I was the last one down. Unfortunately for me, the bags we had cut loose held one of my rappel ropes. I doubled up the remaining 600 feet of rope and started down. The rappel left me right in the middle of a series of crevasses. As it began to rain, the slush avalanches started around me. Towing the rope from my harness, I down-climbed through the crevasses, post-holing into the tenacious, wet snow. I made it to the final fixed line at the bottom serac and was attempting to set up a rappel when an avalanche came barreling down the chute.

“Fuck this!” I yelled, and bailed off, leaving the final section of rope in place.
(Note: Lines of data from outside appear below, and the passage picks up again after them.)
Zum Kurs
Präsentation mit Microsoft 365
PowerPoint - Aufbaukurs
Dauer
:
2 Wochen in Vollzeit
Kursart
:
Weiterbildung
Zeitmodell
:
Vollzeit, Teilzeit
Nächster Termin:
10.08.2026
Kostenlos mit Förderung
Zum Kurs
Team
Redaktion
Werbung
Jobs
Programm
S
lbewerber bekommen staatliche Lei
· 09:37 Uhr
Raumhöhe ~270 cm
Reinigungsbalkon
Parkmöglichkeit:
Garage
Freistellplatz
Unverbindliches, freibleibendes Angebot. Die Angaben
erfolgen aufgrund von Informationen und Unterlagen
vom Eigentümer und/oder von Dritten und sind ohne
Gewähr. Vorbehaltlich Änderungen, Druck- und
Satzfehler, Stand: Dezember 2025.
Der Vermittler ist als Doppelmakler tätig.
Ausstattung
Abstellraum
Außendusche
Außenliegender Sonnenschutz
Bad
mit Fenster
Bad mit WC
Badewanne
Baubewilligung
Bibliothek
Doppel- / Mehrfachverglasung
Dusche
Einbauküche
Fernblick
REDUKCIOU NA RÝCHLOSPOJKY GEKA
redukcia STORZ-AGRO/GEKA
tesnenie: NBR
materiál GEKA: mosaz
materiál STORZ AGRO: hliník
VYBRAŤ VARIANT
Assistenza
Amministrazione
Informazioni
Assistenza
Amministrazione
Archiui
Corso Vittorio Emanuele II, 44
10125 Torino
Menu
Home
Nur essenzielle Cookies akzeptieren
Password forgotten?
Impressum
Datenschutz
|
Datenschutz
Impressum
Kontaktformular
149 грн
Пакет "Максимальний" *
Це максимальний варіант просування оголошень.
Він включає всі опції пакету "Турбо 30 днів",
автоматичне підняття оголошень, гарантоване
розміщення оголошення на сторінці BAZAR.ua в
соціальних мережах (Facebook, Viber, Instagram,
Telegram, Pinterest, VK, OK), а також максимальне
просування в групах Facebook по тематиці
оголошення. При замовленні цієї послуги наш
I reached an old fixed rope and rapped to its end as rocks fell down around me. Leaving my figure 8 on the rope, I downclimbed like a hunted animal to the safety of a small overhang that had been our starting point. I felt like I had been chased from the mountain. The Nameless Tower tolerated our presence no longer.

Summary of Statistics:

AREA: Pakistan Karakoram.

NEW ROUTE: The Book of Shadows (VII A4 5.10+ WIIV), July 17-August 4, 1995 (Willie Benegas, Eric Brand, Jared Ogden*, Kevin Starr).

PERSONNEL: Damian Benegas, Willie Benegas, Laurence Bohn (Base Camp Manager), Eric Brand, Jared Ogden, Kevin Starr

*Recipient of an American Alpine Club Mountaineering Fellowship Fund Grant.